The other day Kadin passed by the front door of one of our neighbors, who have a newborn. The husband was standing in the doorway bouncing the two-week-old baby boy, who was screaming at the top of his lungs in a way that seemed he had no intention of ever stopping. Kadin smiled at the guy and asked him if he was doing alright. He replied that he was exhausted and that bringing home baby was giving he and his wife a serious and unexpected run for their money. Kadin said, "I promise it gets better. In about six months or so, he'll calm down and you guys will get more sleep." The guy replied, "Six months? He's only twelve days old."

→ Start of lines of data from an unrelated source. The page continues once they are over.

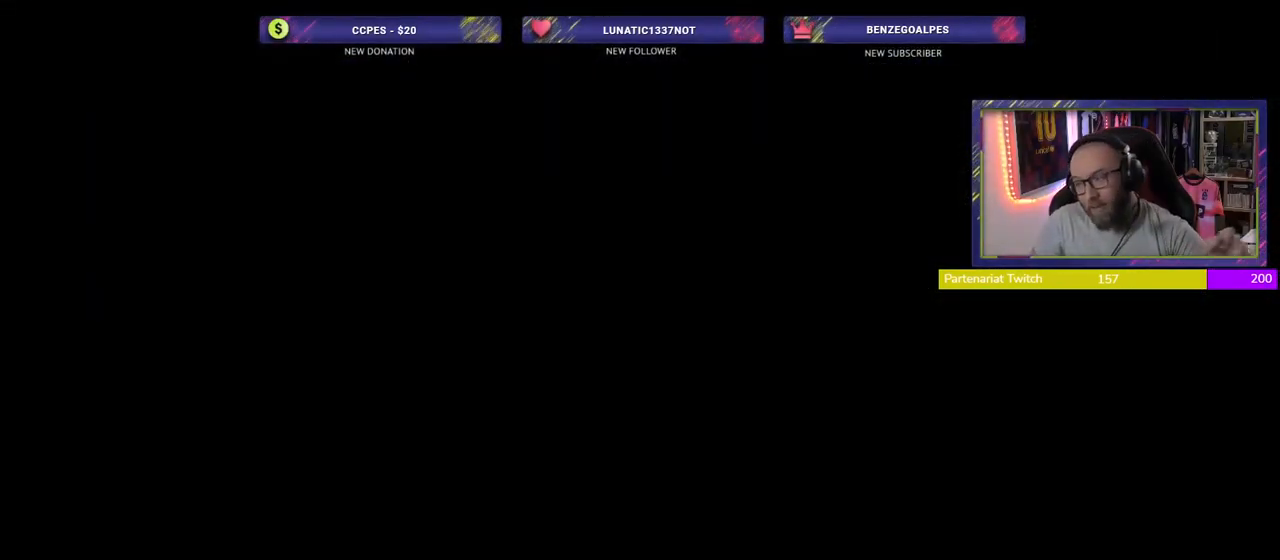
{"buttons": [], "left_stick": "center", "right_stick": "center", "events": []}
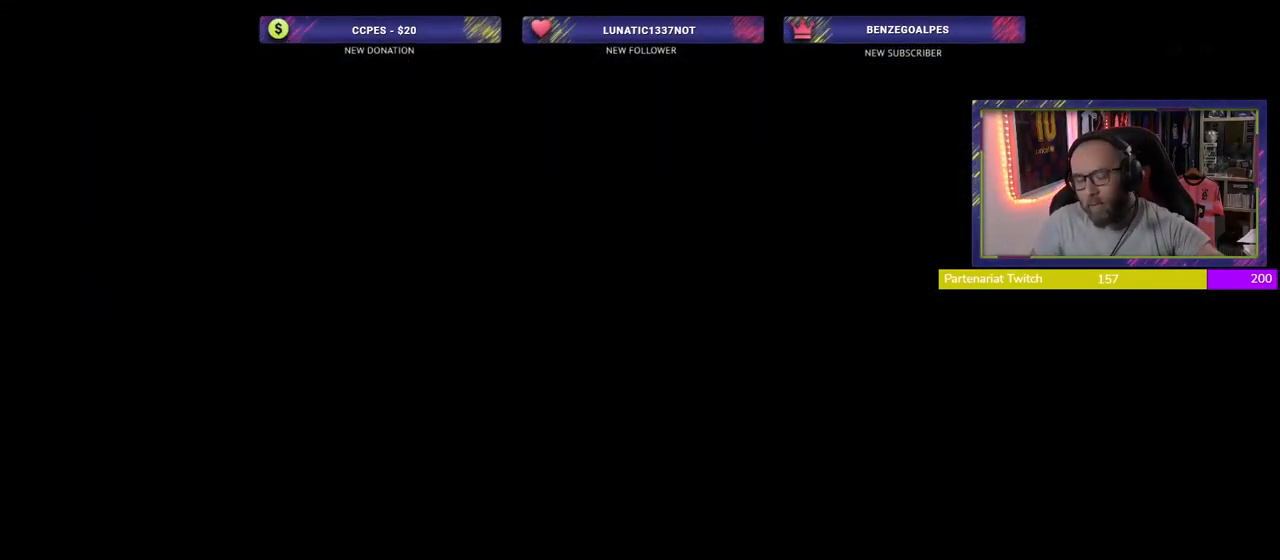
{"buttons": [], "left_stick": "center", "right_stick": "center", "events": []}
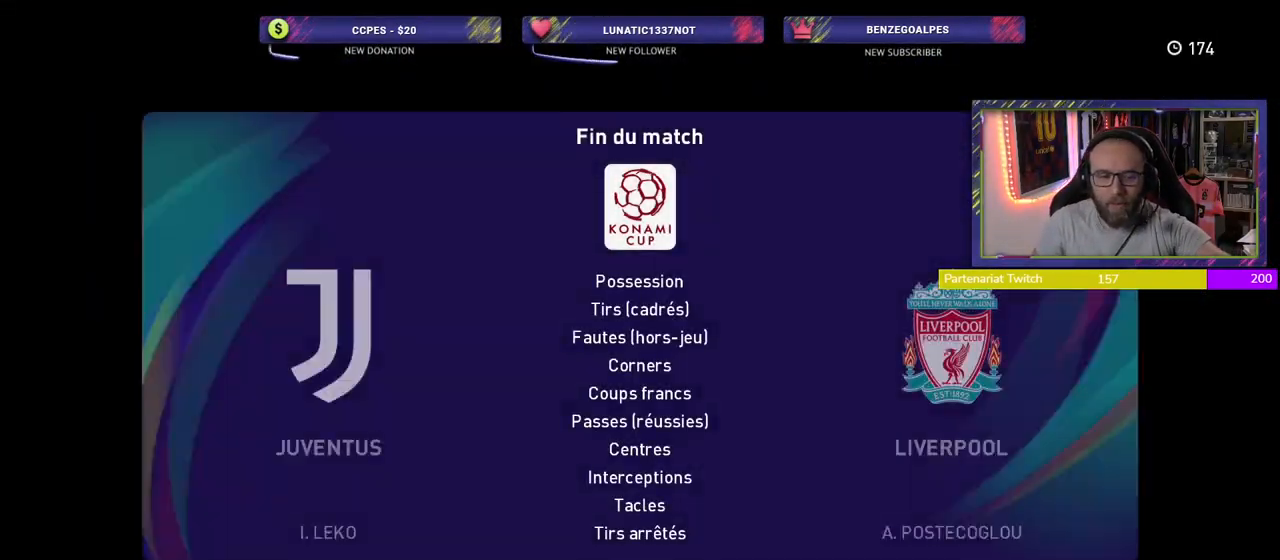
{"buttons": [], "left_stick": "center", "right_stick": "center", "events": []}
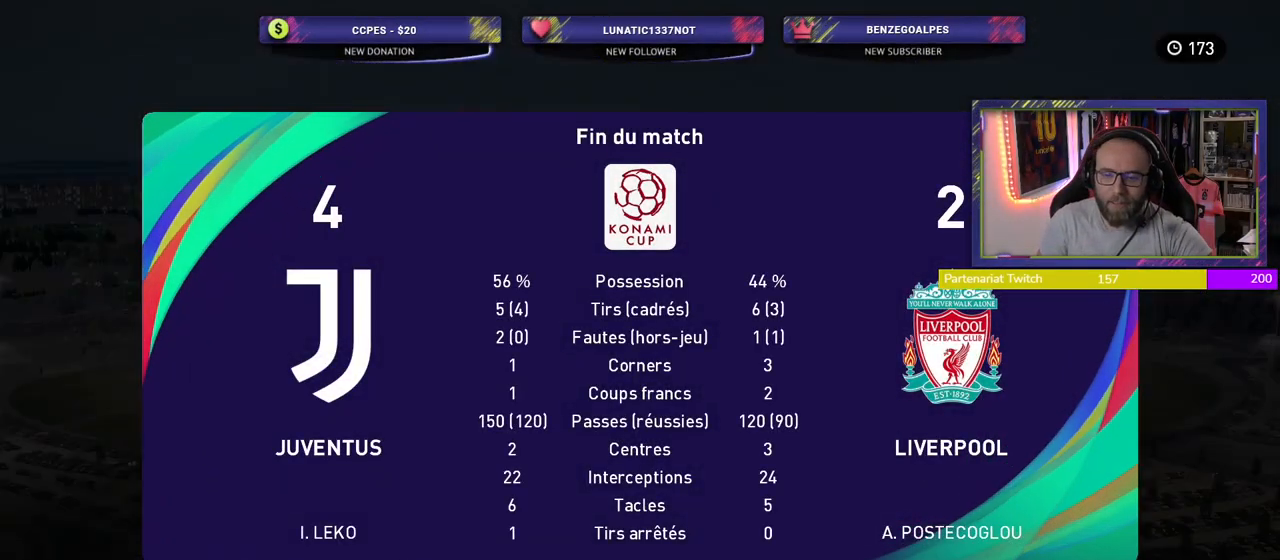
{"buttons": [], "left_stick": "center", "right_stick": "center", "events": []}
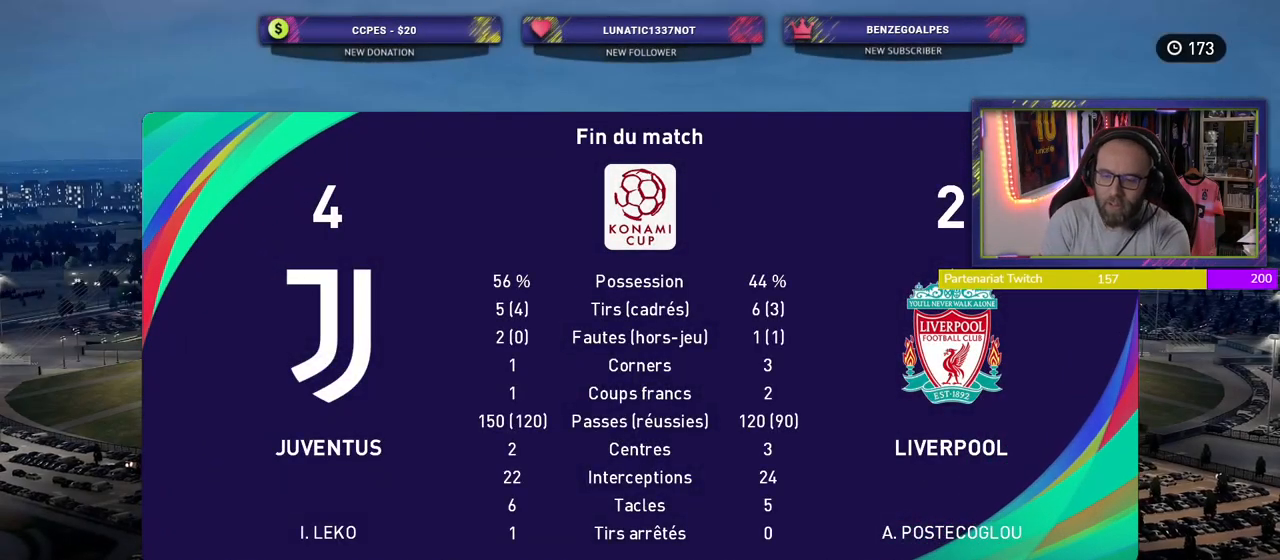
{"buttons": [], "left_stick": "center", "right_stick": "center", "events": []}
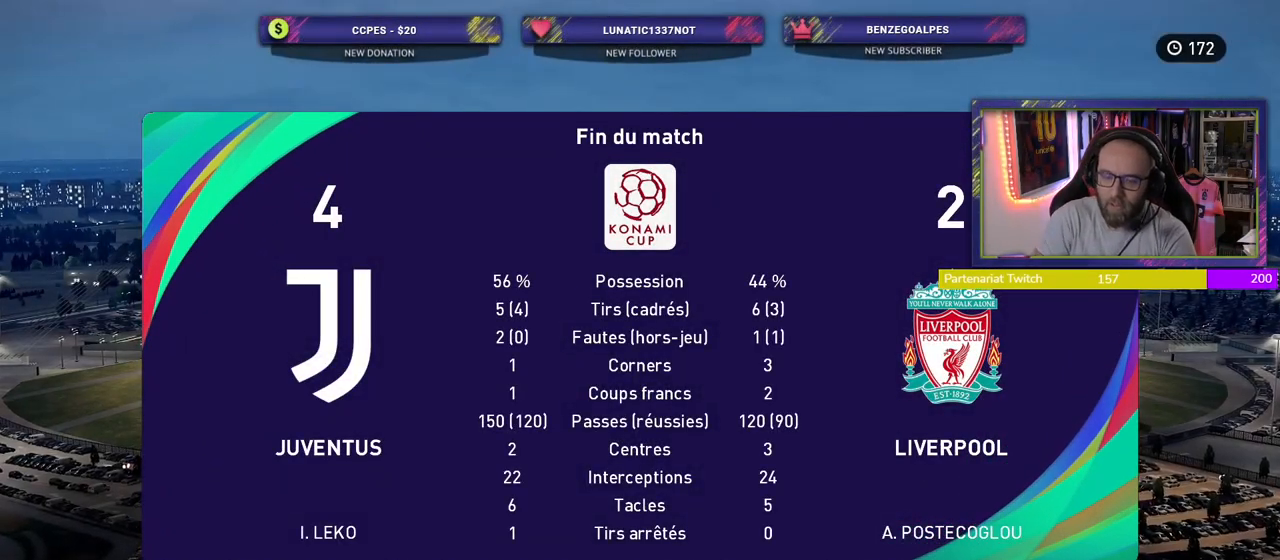
{"buttons": [], "left_stick": "center", "right_stick": "center", "events": []}
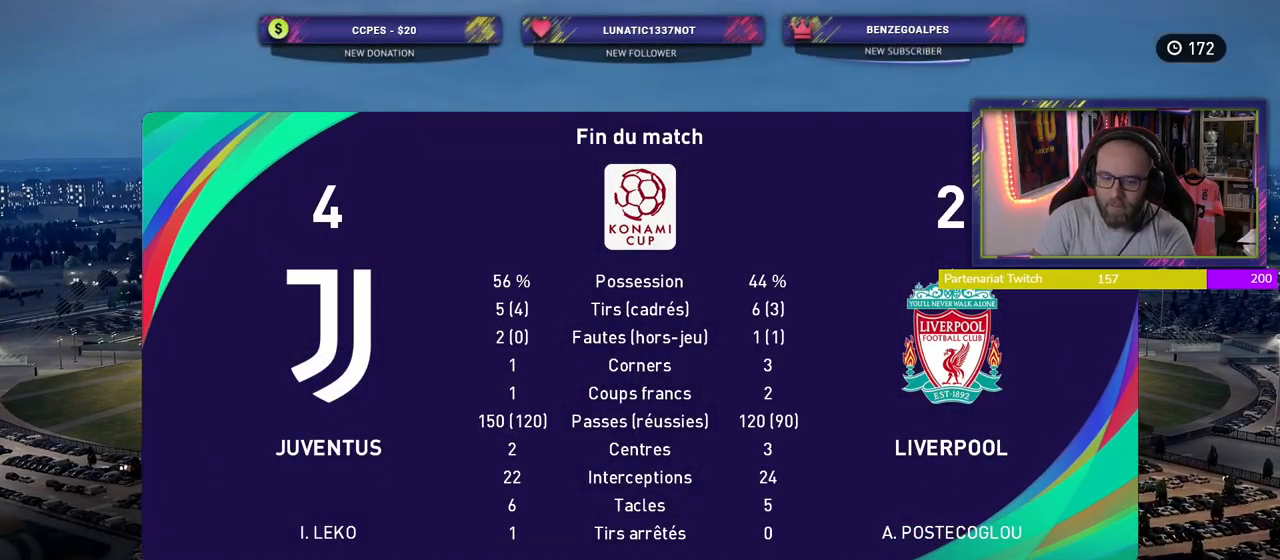
{"buttons": [], "left_stick": "center", "right_stick": "center", "events": []}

This is exactly how I felt when Sabine was itty bitty and cried way too often no matter what I did to comfort her. She took twenty minute naps, woke up and cried. I fed her and she cried. I rocked her and she cried. I sang to her or gave her a pacifier or put her in a swing or the car or the stroller and she cried. The only time she cried a little bit less was when I held her upright in a sling and walked for hours around our neighborhood. People told me to just sleep when she sleeps. But when she was sleeping for twenty minutes at a time during the day and no longer than an hour and a half at a time during the night, that was impossible. So sleep I did not get. For days in a row.
I remember driving with her in the backseat and trying to invent ways to keep my eyelids propped open. I remember being so tired that I turned around and drove home for fear that I would fall asleep at the wheel. I remember Kadin shaking me awake at 2 a.m. while I was sitting upright in the rocking chair and feeding Sabine--he was terrified that I was about to drop her. And honestly, there was no way around any of this extreme fatigue. We had very little resources in the way of help and I was breastfeeding which meant I had round-the-clock baby duty no matter how often Kadin wanted to help or woke up with me in support.
Things are completely different now. Sabine sleeps from 9 to 7 at night and naps from 1:30 to 4:00 during the afternoon. I feel human again and the starry-eyed way about Sabine that you read in books and see in movies--a swooning way that is unimpeded by sleeplessness and anxiety. But when Kadin told me about his exchange with our neighbor, I laughed for a long time in a sort of manic way because I was reminded of just how terrifying and brutal those first months are. When someone says that you will sleep again in six months when you've been sleeping not at all and your head and your heart are a desperate, foggy mess, six months feels like a lifetime. How can a person not sleep for six months? Wouldn't you die? I mean, people in China die from working too many round-the-clock shifts. All I'm saying is I felt Chinese during my first months with Sabine and at times didn't feel like I would survive the crazy and inevitable fatigue.
I'm hoping with everything that I have that this second baby sleeps or sleeps more than Sabine did. Or that I am more calm and better able to find a way to help this baby sleep. Or that the sleeplessness is less painful this time around because I've been there once before. I know now that there is a light at the end of the tunnel. The second time can't be as difficult as the first, right? Right?